Menno Simons

Dutch Reformer Between Luther, Erasmus, and the Holy Spirit a Study in the Problem Areas of Menno Scholarship

by Abraham Friesen



Book Details

Language : English
Publication Date : 5/16/2015

Format : Softcover
Dimensions : 6x9
Page Count : 446
ISBN : 9781503562820
Format : Hardcover
Dimensions : 6x9
Page Count : 446
ISBN : 9781503562813
Format : E-Book
Dimensions : N/A
Page Count : 446
ISBN : 9781503562837

About the Book

In 1962, the Reformation scholar Hans Hillerbrand said the following of Menno Simons: “For the past four hundred years he (has been) a man with a ‘bad press’—criticized not only by all of his foes outside his tradition, but also by many of his friends within.” Outsiders accused him of, at the very least, sympathizing if not actively supporting the revolutionaries involved in the notorious Münster uprising of 1534–1535, the jihadists of the sixteenth century. Many insiders, at first fearful that this might indeed be the case, sought early to distance themselves from him, calling themselves Doopsgezinde rather than Mennists. Later, other insiders, having moved beyond Menno theologically under the influence of the Enlightenment and Rationalism, criticized him for being overly dogmatic and narrow-minded. Only a few pietists like Jung Stilling and pietistically influenced Dutch Mennonites like Johannes Deknatel, together with the occasional Baptist scholar like J. Newton Brown, spoke highly of him. Indeed, the latter said of Menno: “But there stood one among them (the great reformers) whom they knew not; who was greater than they—more truly eminent in the likeness of their common Lord.” In a first section, this study begins with a chapter on the problem of reform in the sixteenth century. A second section on the 1534–1535 Münster uprising that has so bedeviled Menno historiography follows. Both sections seek to recreate, at least to a degree, the larger context of Menno’s life and activity and free him from the prejudices of the past.
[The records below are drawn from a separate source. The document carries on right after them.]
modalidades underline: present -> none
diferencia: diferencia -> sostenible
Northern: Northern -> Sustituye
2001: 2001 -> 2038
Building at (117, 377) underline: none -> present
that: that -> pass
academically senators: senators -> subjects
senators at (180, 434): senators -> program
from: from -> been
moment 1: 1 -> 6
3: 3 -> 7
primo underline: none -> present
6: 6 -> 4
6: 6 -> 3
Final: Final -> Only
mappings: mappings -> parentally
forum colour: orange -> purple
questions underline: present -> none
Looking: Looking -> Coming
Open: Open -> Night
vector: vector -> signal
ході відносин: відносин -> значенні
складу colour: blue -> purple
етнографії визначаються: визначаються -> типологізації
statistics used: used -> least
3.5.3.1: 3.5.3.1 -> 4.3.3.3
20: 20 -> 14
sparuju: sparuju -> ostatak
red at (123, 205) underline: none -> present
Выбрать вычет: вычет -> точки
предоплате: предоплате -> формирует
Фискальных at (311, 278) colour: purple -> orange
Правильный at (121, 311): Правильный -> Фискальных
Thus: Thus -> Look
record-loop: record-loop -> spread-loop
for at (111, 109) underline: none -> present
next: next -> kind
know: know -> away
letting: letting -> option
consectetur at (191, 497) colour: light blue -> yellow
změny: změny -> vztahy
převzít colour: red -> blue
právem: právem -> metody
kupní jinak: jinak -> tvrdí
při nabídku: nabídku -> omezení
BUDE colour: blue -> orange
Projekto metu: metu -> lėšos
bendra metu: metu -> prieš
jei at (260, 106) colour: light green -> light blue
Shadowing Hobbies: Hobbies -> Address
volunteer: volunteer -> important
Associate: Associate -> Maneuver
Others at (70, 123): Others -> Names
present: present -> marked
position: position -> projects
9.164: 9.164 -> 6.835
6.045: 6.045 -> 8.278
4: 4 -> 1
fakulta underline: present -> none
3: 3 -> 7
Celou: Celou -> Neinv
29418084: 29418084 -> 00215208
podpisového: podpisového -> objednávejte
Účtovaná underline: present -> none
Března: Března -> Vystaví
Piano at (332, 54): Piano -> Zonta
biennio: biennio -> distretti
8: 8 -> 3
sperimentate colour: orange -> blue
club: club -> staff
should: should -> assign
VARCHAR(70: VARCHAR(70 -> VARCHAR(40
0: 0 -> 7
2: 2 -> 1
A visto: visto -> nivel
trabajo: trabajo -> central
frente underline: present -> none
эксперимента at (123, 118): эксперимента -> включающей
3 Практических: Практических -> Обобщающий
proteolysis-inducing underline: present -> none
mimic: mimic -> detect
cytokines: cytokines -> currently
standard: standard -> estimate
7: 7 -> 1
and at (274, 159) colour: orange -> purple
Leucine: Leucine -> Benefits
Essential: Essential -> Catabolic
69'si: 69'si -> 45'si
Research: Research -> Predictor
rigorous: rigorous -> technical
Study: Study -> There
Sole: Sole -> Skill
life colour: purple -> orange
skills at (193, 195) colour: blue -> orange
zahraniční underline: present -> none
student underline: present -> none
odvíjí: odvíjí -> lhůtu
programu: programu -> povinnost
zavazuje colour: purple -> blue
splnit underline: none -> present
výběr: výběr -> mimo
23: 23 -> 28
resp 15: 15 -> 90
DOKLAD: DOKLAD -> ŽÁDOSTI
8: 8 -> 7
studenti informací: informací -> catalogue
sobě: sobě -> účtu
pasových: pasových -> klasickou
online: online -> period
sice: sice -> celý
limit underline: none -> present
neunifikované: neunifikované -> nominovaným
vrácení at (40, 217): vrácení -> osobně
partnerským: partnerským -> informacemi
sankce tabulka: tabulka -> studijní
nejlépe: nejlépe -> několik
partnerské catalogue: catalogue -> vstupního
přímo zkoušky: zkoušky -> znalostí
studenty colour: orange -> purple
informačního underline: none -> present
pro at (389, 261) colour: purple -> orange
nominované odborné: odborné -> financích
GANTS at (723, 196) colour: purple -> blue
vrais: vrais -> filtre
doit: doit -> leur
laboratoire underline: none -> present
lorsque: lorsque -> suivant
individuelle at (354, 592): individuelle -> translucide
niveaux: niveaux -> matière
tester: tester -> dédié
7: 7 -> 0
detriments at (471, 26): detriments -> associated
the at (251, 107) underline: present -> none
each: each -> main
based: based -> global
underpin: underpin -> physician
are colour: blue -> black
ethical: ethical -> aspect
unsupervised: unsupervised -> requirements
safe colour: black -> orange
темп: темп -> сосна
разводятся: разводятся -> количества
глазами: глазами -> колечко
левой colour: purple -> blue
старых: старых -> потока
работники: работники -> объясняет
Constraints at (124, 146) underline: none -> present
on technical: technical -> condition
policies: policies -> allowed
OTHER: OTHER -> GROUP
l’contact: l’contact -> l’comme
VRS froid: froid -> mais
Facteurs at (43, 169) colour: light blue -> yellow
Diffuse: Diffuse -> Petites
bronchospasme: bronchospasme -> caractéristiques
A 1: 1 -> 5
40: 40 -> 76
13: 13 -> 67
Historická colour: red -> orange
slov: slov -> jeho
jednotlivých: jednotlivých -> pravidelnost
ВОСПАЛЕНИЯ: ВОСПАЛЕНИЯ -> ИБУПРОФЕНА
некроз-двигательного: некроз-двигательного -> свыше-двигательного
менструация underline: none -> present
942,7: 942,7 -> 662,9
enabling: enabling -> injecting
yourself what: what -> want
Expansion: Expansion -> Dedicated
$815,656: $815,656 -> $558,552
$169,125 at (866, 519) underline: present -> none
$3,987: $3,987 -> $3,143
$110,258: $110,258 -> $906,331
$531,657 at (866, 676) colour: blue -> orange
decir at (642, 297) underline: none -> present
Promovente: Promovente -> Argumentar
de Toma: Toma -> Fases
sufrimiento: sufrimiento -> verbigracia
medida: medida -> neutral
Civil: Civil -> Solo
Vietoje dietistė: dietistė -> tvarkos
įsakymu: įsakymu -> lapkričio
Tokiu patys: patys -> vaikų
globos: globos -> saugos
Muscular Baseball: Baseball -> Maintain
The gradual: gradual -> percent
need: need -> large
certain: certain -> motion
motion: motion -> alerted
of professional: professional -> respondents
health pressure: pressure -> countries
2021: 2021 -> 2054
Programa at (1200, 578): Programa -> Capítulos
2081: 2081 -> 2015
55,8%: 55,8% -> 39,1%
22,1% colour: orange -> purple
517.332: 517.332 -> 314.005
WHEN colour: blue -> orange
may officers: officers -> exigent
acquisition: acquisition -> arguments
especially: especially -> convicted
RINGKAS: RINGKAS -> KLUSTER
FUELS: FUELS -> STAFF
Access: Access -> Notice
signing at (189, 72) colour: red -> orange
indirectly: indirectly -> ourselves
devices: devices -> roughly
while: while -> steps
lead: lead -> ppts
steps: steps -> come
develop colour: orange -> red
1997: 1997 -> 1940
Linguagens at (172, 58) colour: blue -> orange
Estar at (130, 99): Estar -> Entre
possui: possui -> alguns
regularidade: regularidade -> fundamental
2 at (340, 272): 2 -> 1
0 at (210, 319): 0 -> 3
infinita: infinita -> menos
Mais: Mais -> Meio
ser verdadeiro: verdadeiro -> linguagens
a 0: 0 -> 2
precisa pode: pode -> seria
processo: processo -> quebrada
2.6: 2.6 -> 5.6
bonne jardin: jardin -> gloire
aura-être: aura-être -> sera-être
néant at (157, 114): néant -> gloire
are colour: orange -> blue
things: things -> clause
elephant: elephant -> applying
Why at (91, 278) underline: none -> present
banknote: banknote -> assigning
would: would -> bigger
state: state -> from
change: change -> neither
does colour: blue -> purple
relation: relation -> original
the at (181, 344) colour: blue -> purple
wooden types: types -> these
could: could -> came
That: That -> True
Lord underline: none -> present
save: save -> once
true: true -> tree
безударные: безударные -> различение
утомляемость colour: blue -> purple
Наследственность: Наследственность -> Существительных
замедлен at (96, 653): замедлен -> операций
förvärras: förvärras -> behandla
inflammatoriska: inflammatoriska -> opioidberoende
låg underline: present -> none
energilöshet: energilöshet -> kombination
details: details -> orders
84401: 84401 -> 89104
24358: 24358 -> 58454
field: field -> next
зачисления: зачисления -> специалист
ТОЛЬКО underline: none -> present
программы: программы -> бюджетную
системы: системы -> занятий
It does so by making the case—not made heretofore—that Menno was powerfully influenced, not by the revolutionaries, but by the two intellectual giants of the age: Martin Luther and Desiderius Erasmus. But the study also takes seriously Menno’s repeated assertion that he had experienced a life-transforming conversion through the power of the Holy Spirit in early 1535. With this as background, the study then investigates—in a chronological sequence—the key problem areas of Menno scholarship that have arisen over the years. It concludes with a brief assessment of his legacy.

About the Author

Abraham Friesern was born in Winnipeg, Manitoba, Canada, on December 20, 1933, to Dutch Mennonite parents who had migrated from Siberia, Russia, in 1926. One of eleven children, he grew up on a farm near the town of LaSalle, Manitoba, and attended a one-room country school for his first four grades, moving to a “consolidated” school of four rooms in Oak Bluff, Manitoba, for the next four grades. His high school years were spent in the city of Winnipeg at a private school. He received his university training at the University of Manitoba (BA ’58 and MA ’62), the University of Göttingen (1957–58), Stanford University (Ph.D. ’67) and the Institute for European History in Mainz, Germany (’65 to ’67). From 1960 to 1963 Friesen taught at a private high school in Winnipeg, and in the summer of 1967, he was appointed Assistant Professor of Renaissance and Reformation History at the University of California at Santa Barbara. He remained there for the entire thirty-seven years of his teaching career, retiring in 2004. Together with his wife, Gerry, he now lives in Fresno, California. Friesen is the author of the following major studies: Reformation and Utopia: the Marxist Interpretation of the Reformation and its Antecedents (1974); Thomas Müntzer, A Destroyer of the Godless (1990); History and Renewal in the Anabaptist / Mennonite Tradition (1994); Erasmus, the Anabaptists, and the Great Commission (1998); In Defense of Priovilege: Russian Mennonites and the State before and during World War I (2006); and Reformers, Radicals, Revolutionaries: Anabaptism in the Context of the Reformation Conflict (2012). He has published some eighty essays, articles, chapters in various learned venues, translated some three major studies: one from the sixteenth century, one from the nineteenth, and one from the early twentieth century. Over the years, Friesen has lectured widely in the United States, Canada, Germany, and Paraguay, delivering a number of endowed lectureships.